Political Commentator and Public Relations Executive Scott Jennings spoke to WKU students and faculty about honesty and how it is applied in today’s political affairs on Tuesday.

A graduate from the University of Louisville, Jennings was appointed to the position of Special Assistant to the President and Deputy Director of Political Affairs by President Bush in 2005. He previously served as Executive Director of the Bush-Cheney campaign in New Mexico in 2004, and as a staff member of the Bush-Cheney campaign in Kentucky in 2000.

Political science professor Joel Turner hosted the event held in DSU titled “Scott Jennings: Media and Politics.”

Turner said Jennings is now a founding partner of RunSwitch Public Relations, Kentucky’s largest public relations company since 2013. Jennings has been writing a regular column for the Louisville Courier-Journal since 2013, and was signed as an on-air contributor by CNN in 2017.

He contributed to Senate Majority Leader Mitch McConnell’s campaigns for the U.S. Senate in 2002, 2008 and 2014. Jennings is a visible presence on the speaking circuit, briefing groups on the political landscape and taking part in entertaining panel discussions.

Jennings started off his presentation and said cable ratings are “through the roof” right now because of politics.

“If you are in the business of ‘talking,’ which is what I am in the business of, business is good,” Jennings said.

When asked how effective President Trump’s attacks on “fake news” networks were, he said the term “fake news” was not adopted by the president.

“The media’s credibility has been degrading for a long time,” Jennings said. “It did not start with Donald Trump.
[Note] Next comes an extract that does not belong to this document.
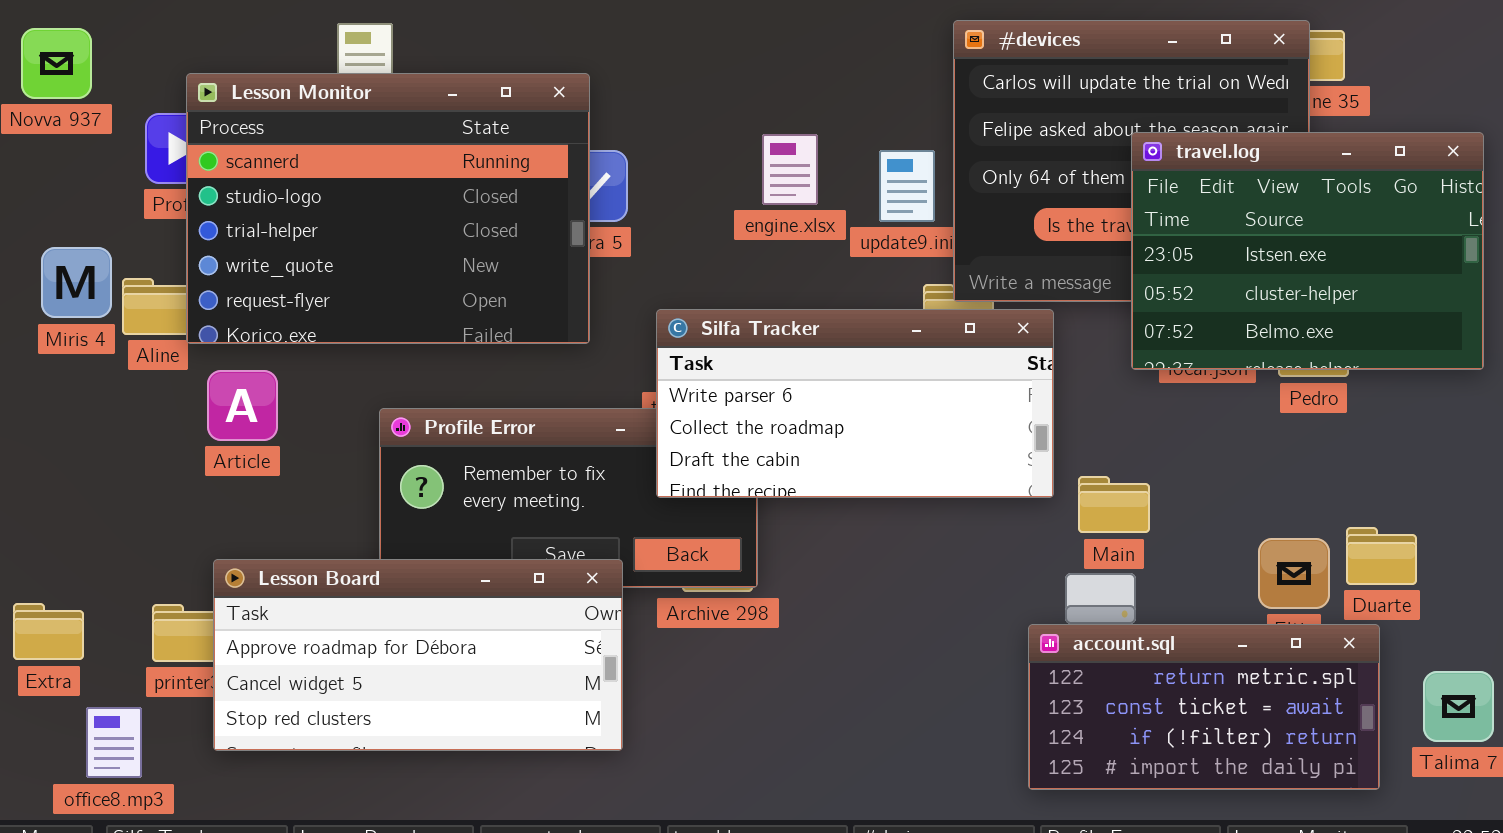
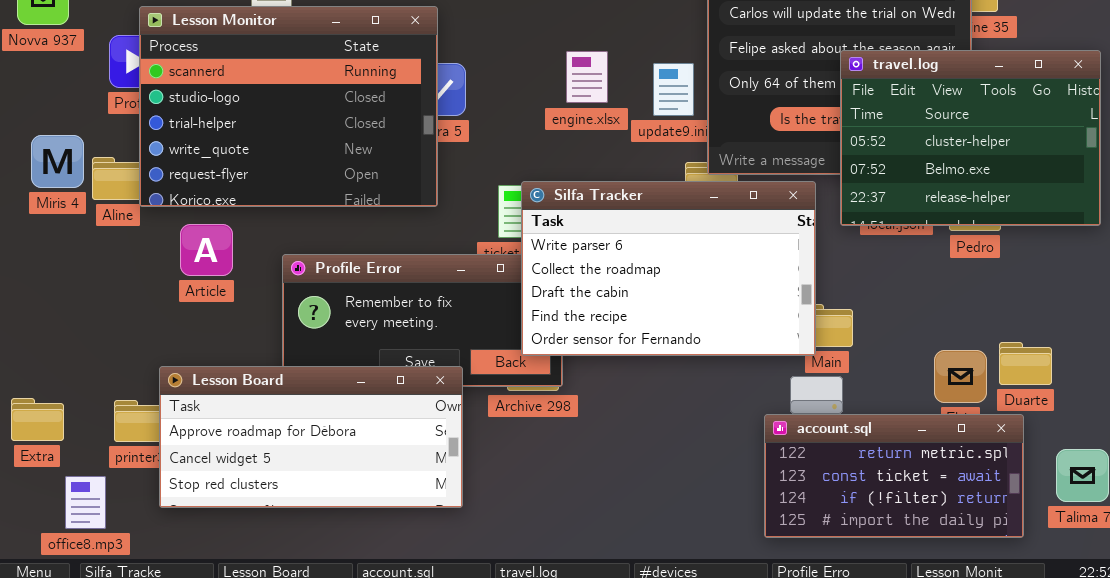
travel.log: [1131,132,1484,370] -> [840,50,1101,226], scrolled down 1 row
Silfa Tracker: [656,309,1054,498] -> [521,181,816,356], moved, resized
Article: [207,370,278,441] -> [180,224,233,276], moved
He recognized and used it as his advantage.”

Jennings said he thinks the media affects both sides of the aisle. He said a lot of information consumed by the public via social media that people think is real, trustworthy news, is what he calls “actual fake news.”

“The majority of people in both political parties do not trust what they hear from the media,” Jennings said.
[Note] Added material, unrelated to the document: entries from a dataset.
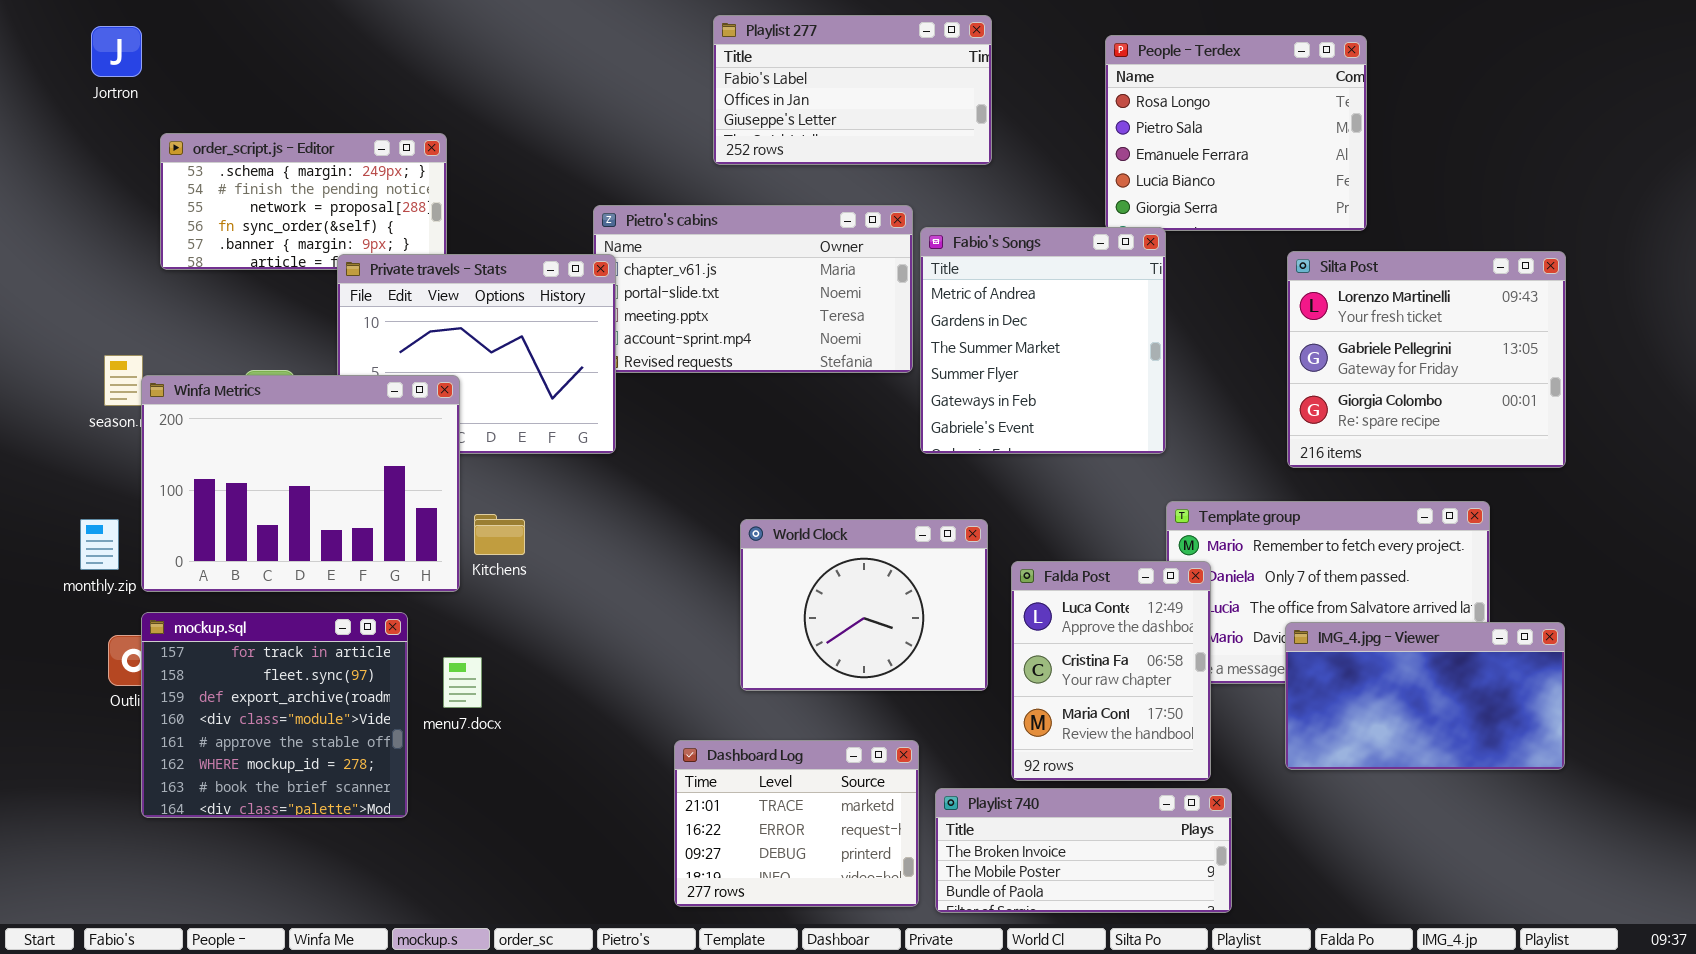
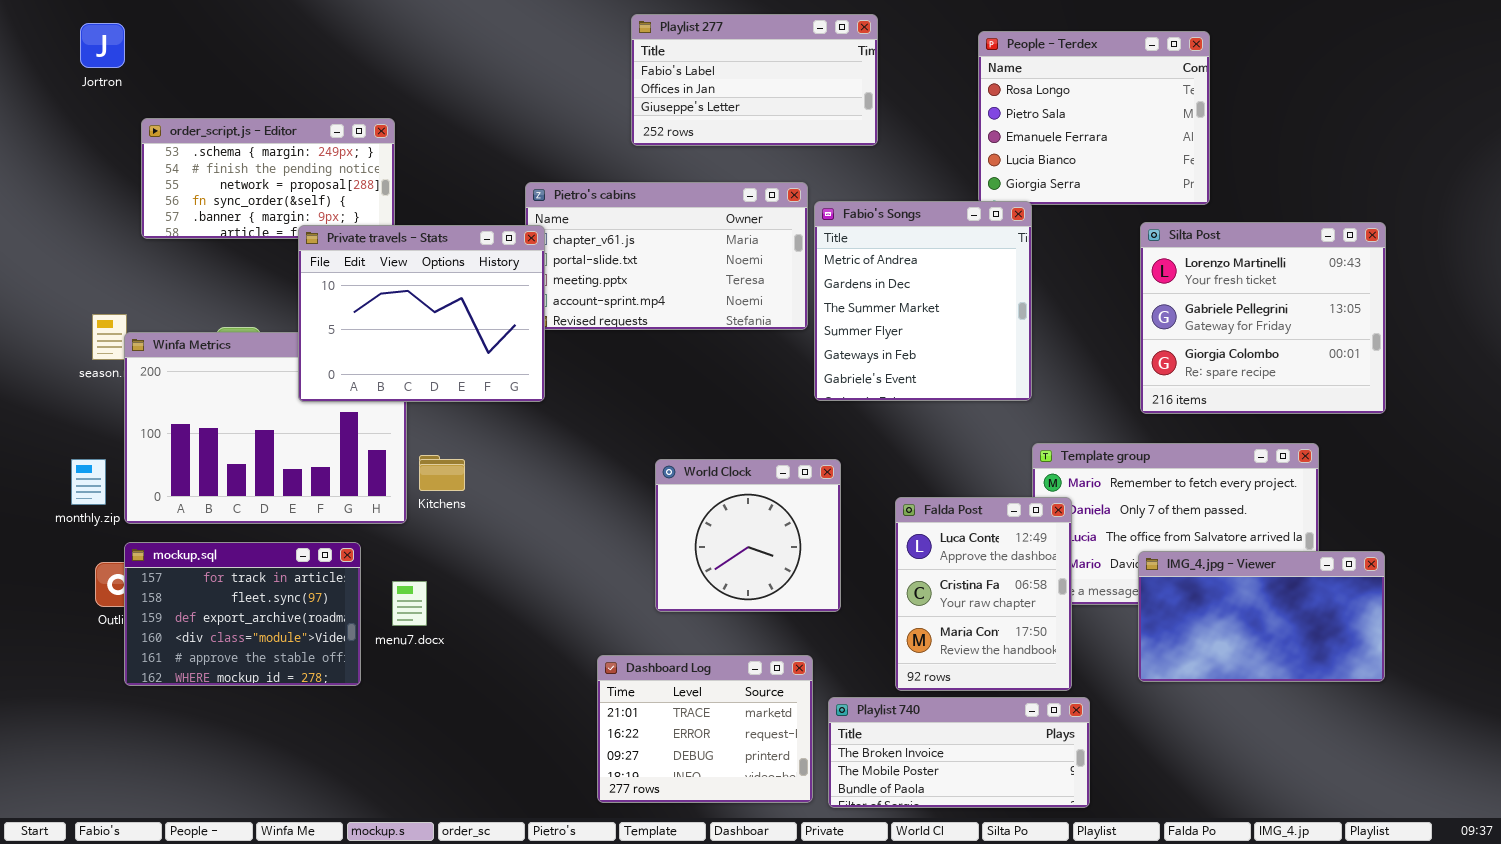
Private travels - Stats: [337,254,616,454] -> [298,225,545,402], raised
World Clock: [740,519,988,691] -> [655,459,841,612], resized
mockup.sql: [141,612,408,818] -> [124,542,361,686], resized

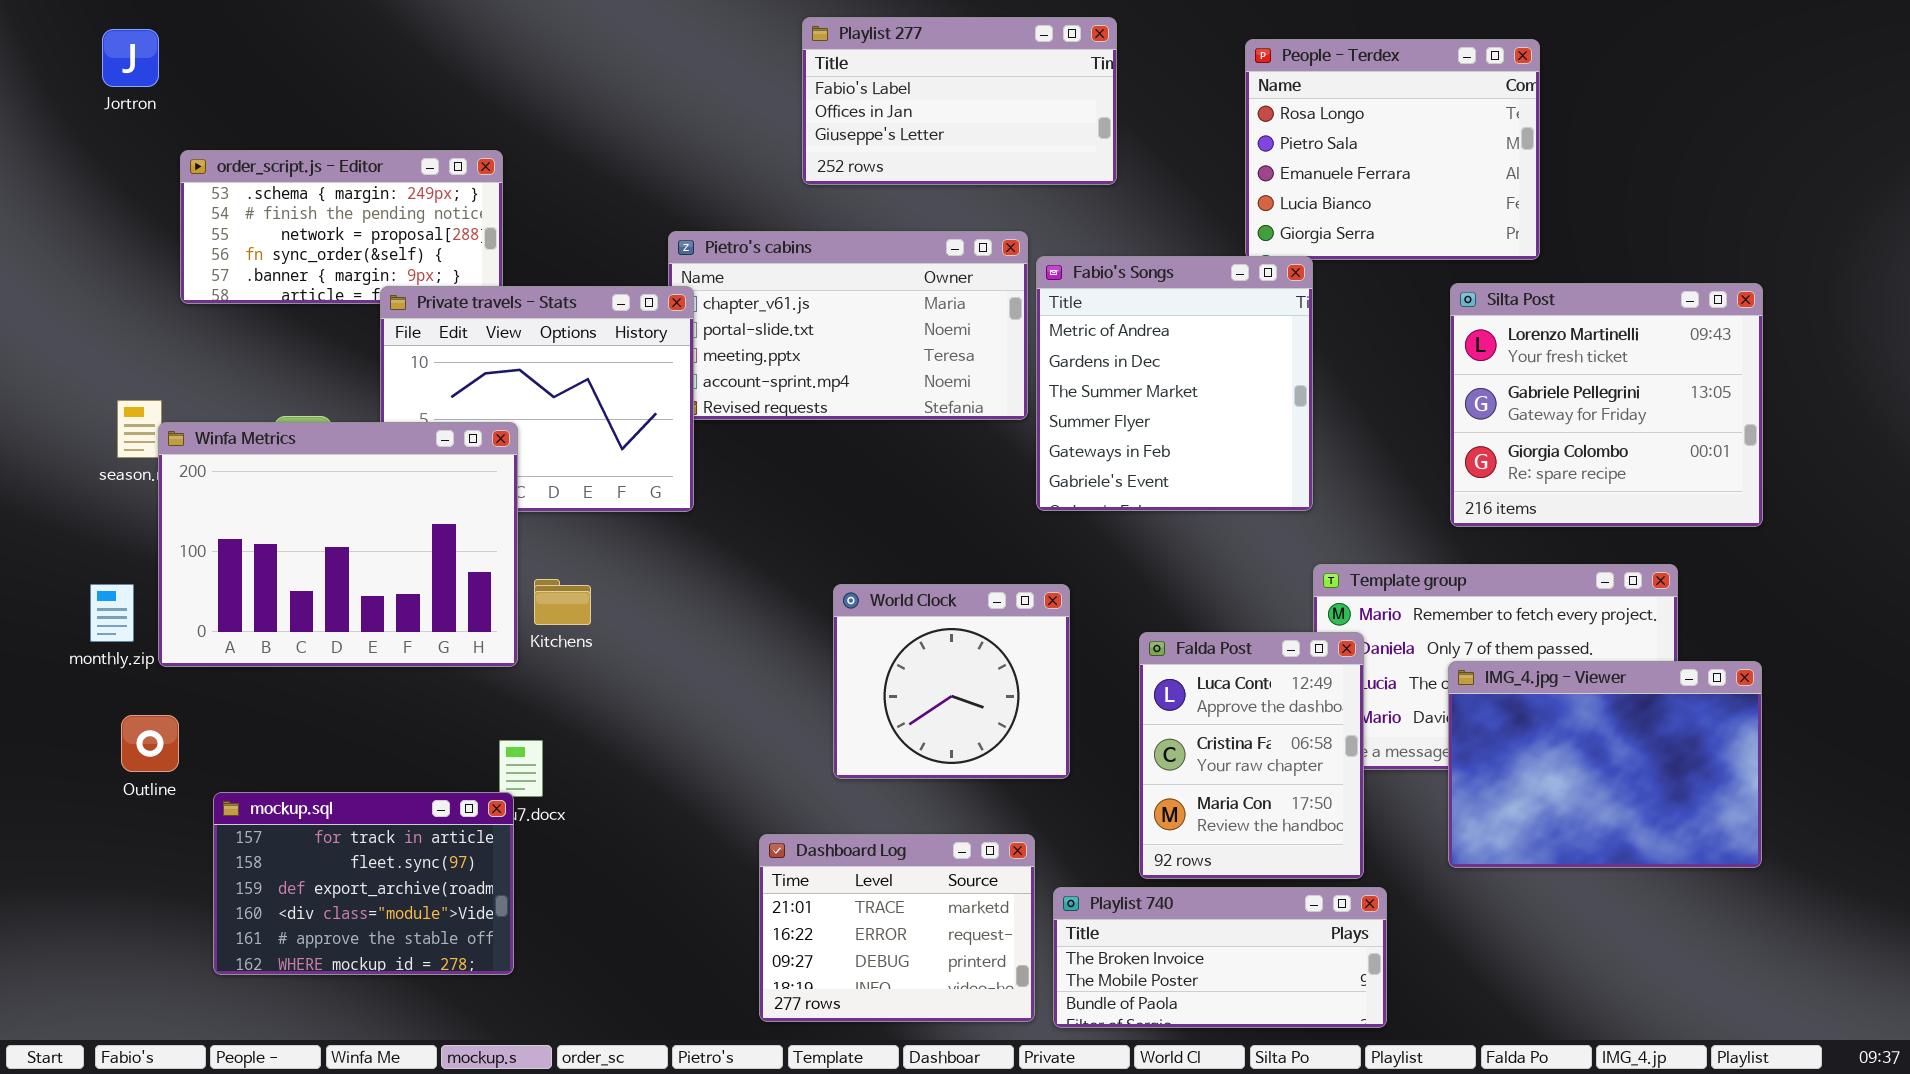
Winfa Metrics: [124,332,407,524] -> [158,422,518,667], raised
mockup.sql: [124,542,361,686] -> [213,792,514,975], moved
IMG_4.jpg - Viewer: [1138,551,1385,682] -> [1448,661,1762,868], resized

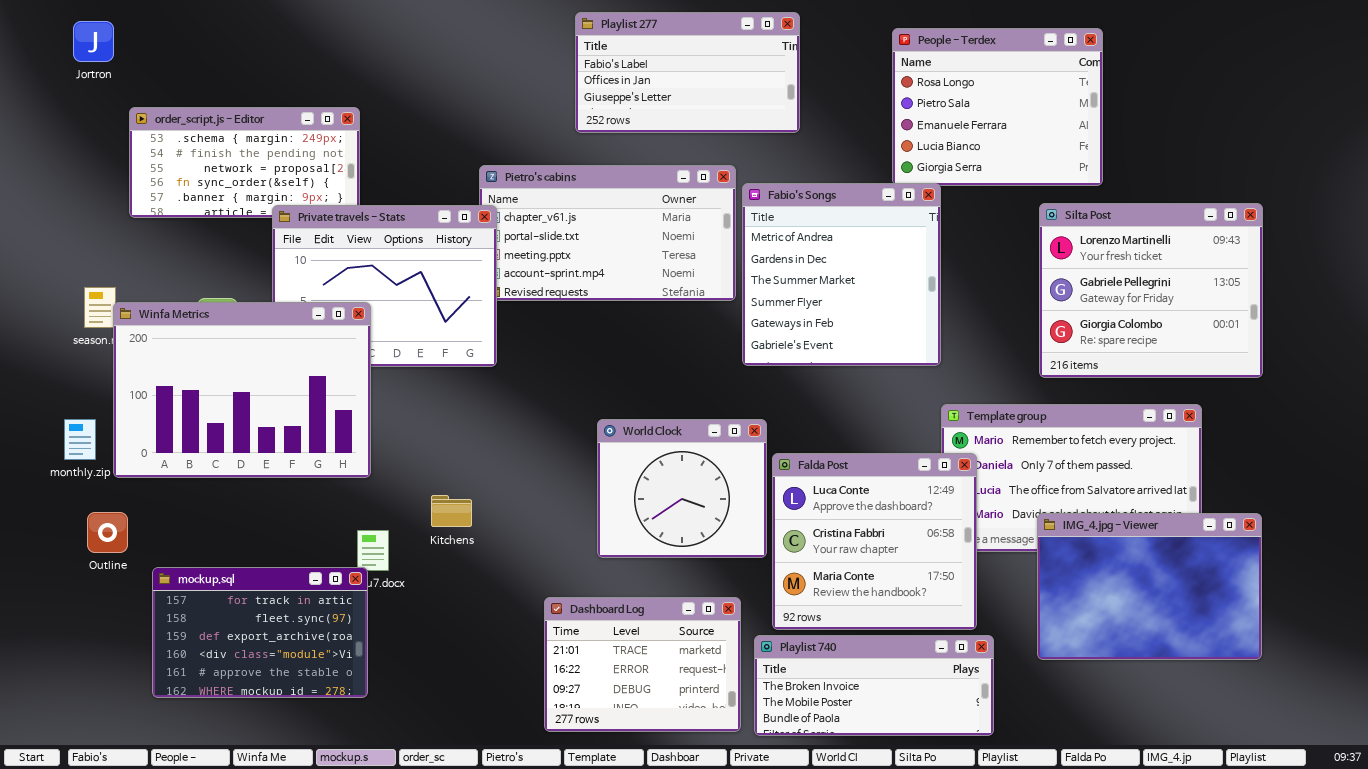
Kitchens: [534,579,591,625] -> [431,495,472,527], moved
Falda Post: [1139,632,1364,879] -> [772,453,977,630], resized
IMG_4.jpg - Viewer: [1448,661,1762,868] -> [1037,513,1262,660], moved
On a political party spectrum, Jenning said MSNBC is more left-leaning, while Fox News is a more conservative news outlet.

“CNN kind of rides the middle,” the commentator said. “Although at times, they are very critical of the president.”

Jennings said the media has created a very individualized experience for people now and is not a common experience anymore. The days of a common experience and being able to automatically trust the press are over.

Tuesday, Nov. 13, CNN filed a lawsuit against the White House in response to their suspension of reporter Jim Acosta’s press pass last week.

“The White House should not have suspended his pass,” Jennings said. “That was not the right thing for them to have done. It is just not a great signal to send, and I think they will regret this decision.”

When speaking on the unity of the Republican Party, Jennings also said Justice Brett Kavanaugh’s hearing was the reason Republicans won the Senate in the midterm elections.

“There has not been an issue since Trump became the president that has unified the ‘MAGA people,’ the ‘lukewarm Trumpers,’ the ‘never Trumpers,’ whatever you’d want to call the factions of the Republican Party,” Jennings said. “There has not been an issue until Kavanaugh that has unified them all.”

Based on statistics, Jennings said 90 percent of republicans support the president, while the media “over-represents” the population of Republicans who do not. Most of them are with him, Jennings said while democrats are more divided amongst themselves.

“People ask me if there is going to be a Third Party candidate in 2020, and I say yes, but it’s likely to come from the left, not the right,” Jennings said. “The democrats are far more divided and headed for a far more divisive primary than the republicans.”

An audience member asked Jennings if the people of the United States should consider their sources of media to which Jennings had a direct response.

“It is the consumers’ job to consider the source from where the information is coming from,” Jennings said. “However, the one and only job of the media is to present facts and actual information. If they were to do this all the time, there would be no discussion of which news outlet we received the information from.”